(PASSAGE PROVIDED Opens)
What we intended is a vector of zeros with length proj.roles.size(). What we get from this code is a vector of length two with those two elements. This wasn’t the only thing we missed, but this was what killed us.

Even worse is that while watching the broadcast, we found this bug. :( ¹

In retrospect

We had a ton of fun as we did last year. Our results (106th worldwide, 4th in korea) is better than last year!

• However, I think that for the last two year problems required too much implementation. We don’t have time to deeply think about the algorithmic nature - we have to laser focus on finding one working idea and implementing simulation. As far as I know, in 2020 and before problems were less like this. Something like link to Tourist’s comment on 2020 Hashcode was why I loved Hashcode. Still, those kind of ideas seem to be what distinguishes WF level team with others. After contest is over, in codeforces there seems to be some discussion about case D and F. Solution of user Psycho@CF looks impressive, and aligns with what hashcode is all about (at least what I think).
(PASSAGE PROVIDED Closes)
(SUPPLIED RECORDS Opens)
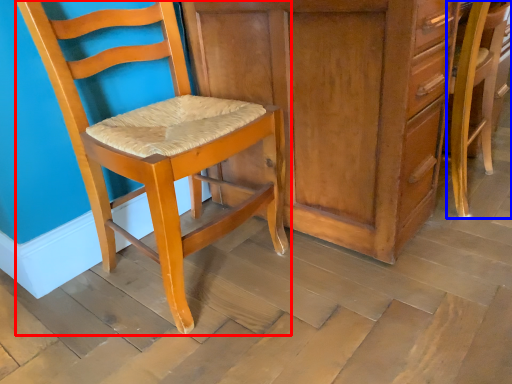
Question: Which object is further to the camera taking this photo, chair (highlighted by a red box) or chair (highlighted by a blue box)?

Choices:
 (A) chair
 (B) chair

Answer: (B)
(SUPPLIED RECORDS Closes)
EXERCISE SET ->
- a) Print everything in the Hashcode write-up from "Even worse is" down to "than last year!".
- b) Proceed with the Hashcode write-up from the point where it stops.
These items come from a separate source.

ANSWERS TO THE EXERCISES ->
- a)
Even worse is that while watching the broadcast, we found this bug. :( ¹

In retrospect

We had a ton of fun as we did last year. Our results (106th worldwide, 4th in korea) is better than last year!

- b)
• One person just start implementing boilerplate code seemed like a reasonable idea, but it seems to work only after we agree on several aspects of code (core logic part). Without such consideration, we had some difficulty because of how other teammates had inconsistent understanding of problems.

KUDOS to both my teammates and hashcode team who prepared an exciting experience, and wish some good luck for two Korean teams participating on the Hashcode WF :)